### CONSEGNA A
Riscrivi in forma di elenco il paragrafo del testo sui piccoli muri che comincia con «Allora la diversità ti fa paura», conservandone i fatti principali.
### CONSEGNA B
Ripeti parola per parola la parte del testo sui piccoli muri compresa tra "Quanti piccoli infernali" e "e di gioia.", estremi inclusi.
### CONSEGNA C
Riprendi il testo sui piccoli muri e proseguilo a partire dalla sua ultima frase.
==== TESTO DI PARTENZA ====
Quanti piccoli infernali muri sono sorti in questi vent’anni! Quanta poca utopia e quanta poca speranza li ha abitati e illuminati! Più sono piccoli, più paiono legittimarsi. La loro invisibilità li permette, li giustifica, te li fa entrare dentro, fino a diventare il muro della tua anima e della tua mente, fino a dividerti dentro, a dissociarti, ad allontanarti dalla tua stessa umanità, dalla pietà del tuo essere creatura tra le creature, del tuo viverti come destino di incontro e di gioia.

Allora la diversità ti fa paura. Non solo quella dell’altro, ma anche la tua stessa diversità, quella che dovrebbe renderti unico, bello, irripetibile. E così, oltre a odiare, ti odi; oltre a uccidere, ti uccidi; oltre a infastidirti dell’altro, ti infastidisci di te stesso, fino a viverti come insopportabile e inutile, abissalmente inutile.

I piccoli muri che ti entrano dentro fino a infradiciarti l’anima uccidono i sogni e le fedi, li trasformano in illusione, in religione che paralizza. Le tre grandi religioni della parola (Ebraismo, Cristianesimo, Islam) sono così diventate, troppo spesso e troppo in profondità, la culla dei terrorismi, l’occasione della psicosi e delle paranoie, l’arroccarsi di verità sempre più astratte e sempre meno abitate dall’incontro, la giustificazione dell’odio e dell’omicidio. Eppure l’incontro è alla base di queste tre grandi fedi: nell’ebraismo l’incontro tra Dio e Abramo; nel Cristianesimo l’incontro – in Gesù – tra Dio e l’uomo; nell’Islam l’incontro tra dio e Maometto attraverso l’arcangelo Gabriele, in arabo Jibrīl o Jabrā’īl, ossia “potenza di Dio.

Secondo queste tre fedi, l’uomo è incontro con l’alterità stessa di Dio, che è l’Altro per eccellenza, il Diverso per eccellenza. Senza l’apertura massima alla alterità e alla diversità non ci sarebbe nessuna di queste tre fedi. Come è possibile che in queste tre fedi si possano annidare e legittimare proprio la paura, l’odio dell’altro e del diverso, la possibilità della sua uccisione?
==== MATERIALE FORNITO ====
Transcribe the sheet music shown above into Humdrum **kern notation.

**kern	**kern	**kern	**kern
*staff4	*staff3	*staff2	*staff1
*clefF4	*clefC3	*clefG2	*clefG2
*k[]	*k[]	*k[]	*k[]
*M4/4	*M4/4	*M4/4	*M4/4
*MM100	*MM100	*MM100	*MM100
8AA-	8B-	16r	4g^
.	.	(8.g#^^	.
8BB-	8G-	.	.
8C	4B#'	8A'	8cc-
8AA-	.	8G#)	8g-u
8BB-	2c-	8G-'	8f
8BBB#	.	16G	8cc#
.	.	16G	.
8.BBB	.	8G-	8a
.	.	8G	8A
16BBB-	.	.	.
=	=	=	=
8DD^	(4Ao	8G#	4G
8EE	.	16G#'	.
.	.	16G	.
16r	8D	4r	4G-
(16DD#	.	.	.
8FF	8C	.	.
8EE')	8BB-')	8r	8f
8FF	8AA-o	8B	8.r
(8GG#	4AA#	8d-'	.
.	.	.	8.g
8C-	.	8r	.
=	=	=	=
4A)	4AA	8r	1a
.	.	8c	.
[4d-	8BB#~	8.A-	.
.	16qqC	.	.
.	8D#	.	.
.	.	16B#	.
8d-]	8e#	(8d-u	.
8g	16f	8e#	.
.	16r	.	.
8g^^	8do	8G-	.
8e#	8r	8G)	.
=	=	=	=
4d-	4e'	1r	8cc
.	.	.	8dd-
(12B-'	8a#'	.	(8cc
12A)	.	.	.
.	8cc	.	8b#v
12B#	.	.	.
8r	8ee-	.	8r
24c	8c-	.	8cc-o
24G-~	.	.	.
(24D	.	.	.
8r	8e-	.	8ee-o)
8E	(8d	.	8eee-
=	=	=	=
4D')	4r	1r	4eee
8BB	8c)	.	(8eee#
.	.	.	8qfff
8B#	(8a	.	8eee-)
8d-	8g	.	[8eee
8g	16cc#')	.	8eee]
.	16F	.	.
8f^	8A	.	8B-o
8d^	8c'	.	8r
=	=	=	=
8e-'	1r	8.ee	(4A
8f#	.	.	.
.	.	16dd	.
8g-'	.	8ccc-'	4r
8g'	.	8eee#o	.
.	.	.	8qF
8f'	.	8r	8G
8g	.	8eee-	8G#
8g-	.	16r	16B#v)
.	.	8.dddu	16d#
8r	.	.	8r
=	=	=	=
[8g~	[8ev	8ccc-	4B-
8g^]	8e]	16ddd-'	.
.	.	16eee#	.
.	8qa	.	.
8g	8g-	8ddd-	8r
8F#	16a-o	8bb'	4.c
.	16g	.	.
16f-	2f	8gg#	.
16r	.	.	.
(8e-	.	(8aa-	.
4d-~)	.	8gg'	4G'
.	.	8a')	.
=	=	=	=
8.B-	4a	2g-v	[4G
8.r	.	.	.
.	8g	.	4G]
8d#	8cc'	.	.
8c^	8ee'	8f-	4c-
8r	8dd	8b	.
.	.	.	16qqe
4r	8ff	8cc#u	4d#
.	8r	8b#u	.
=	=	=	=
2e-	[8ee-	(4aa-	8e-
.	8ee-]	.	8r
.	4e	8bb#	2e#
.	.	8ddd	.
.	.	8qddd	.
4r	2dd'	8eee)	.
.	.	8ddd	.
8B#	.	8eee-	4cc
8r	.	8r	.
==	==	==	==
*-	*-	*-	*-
====
### RISPOSTA A
- La diversità fa paura: non solo quella dell'altro, ma anche la propria, che dovrebbe renderci unici, belli e irripetibili.
- Oltre a odiare, si odia sé stessi; oltre a uccidere, si uccide sé stessi.
- Il fastidio per l'altro diventa fastidio per sé stessi, fino a sentirsi insopportabili e abissalmente inutili.

### RISPOSTA B
Quanti piccoli infernali muri sono sorti in questi vent’anni! Quanta poca utopia e quanta poca speranza li ha abitati e illuminati! Più sono piccoli, più paiono legittimarsi. La loro invisibilità li permette, li giustifica, te li fa entrare dentro, fino a diventare il muro della tua anima e della tua mente, fino a dividerti dentro, a dissociarti, ad allontanarti dalla tua stessa umanità, dalla pietà del tuo essere creatura tra le creature, del tuo viverti come destino di incontro e di gioia.

### RISPOSTA C
Il muro, come la siepe leopardiana, può essere l’occasione dello sguardo che va oltre, del simbolo che rinvia, della fantasia che supera, del sogno che libera, delle utopie che aprono. Può essere pure – come il “Muro di Pianto” – il luogo e il tempo della preghiera che apre: non solo all’incontro con l’Infinito, ma anche agli infiniti incontri che la vita ci offre e che l’Infinito ci dona.

Albert Schweitzer

Albert Schweitzer

Una delle frasi chiave della mia vita è quella che disse un giorno Albert Schweiter: “la via più breve che ci porta all’uomo è quella che passa attraverso Dio”. Come tutto ciò che di più prezioso esiste, anche questa frase, a mio avviso, va presa per il verso giusto; altrimenti si rischia di leggerla male. “Passare attraverso Dio” non può, secondo me, significare soltanto che in ogni uomo c’è l’immagine di Dio. Se ci limitiamo a dire questo, ci può essere il rischio della distinzione tra immagine di Dio migliore o peggiore, più o meno fedele e autentica; c’è dunque la tentazione della appropriazione indebita (“se sono io l’immagine più vera, Dio è soprattutto o solo con me”), della potenziale onnipotente identificazione con Lui (è la tentazione di Lucifero: “porto così bene la luce di Dio, che Dio diventa inutile e io posso benissimo sostituirlo, perchè l’immagine è meglio dell’originale”), della competizione omicida (“se io sono l’immagine più vera di Dio, gli altri sono immagini devianti, inutili e pericolosi ostacoli alla conoscenza di Dio”). “Passare attraverso Dio”, mi pare, deve prima di tutto significare che in Dio c’è la possibilità della vera identità di ogni uomo, che ogni Sua immagine si radica in Lui e Lo esprima, ciascuna in modo unico e insostituibile. Solo così tutti siamo belli, veri, unici, irripetibili, irrinunciabili. Solo così l’incontro tra gli uomini è soltanto arricchimento reciproco, identificazione reciproca, sempre più viva conoscenza di sé nell’altro e dell’altro in sé, proprio perché Dio è in tutti noi e parla in tutti noi, per-sona in tutti noi, facendoci Sua espressione, ciascuno in modo unico e insostituibile, ciascuno in attesa di incontrarsi e dirsi con gli altri, attraverso gli altri e per gli altri. Solo così incontrare ogni uomo è imperdibile possibilità, perché ogni incontro è sempre più l’incontro con la manifestazione di Dio. Allora non si può rinunciare a incontrare alcun uomo e alcuna umanità. Al di là di ogni muro e in ogni incontro abita Dio.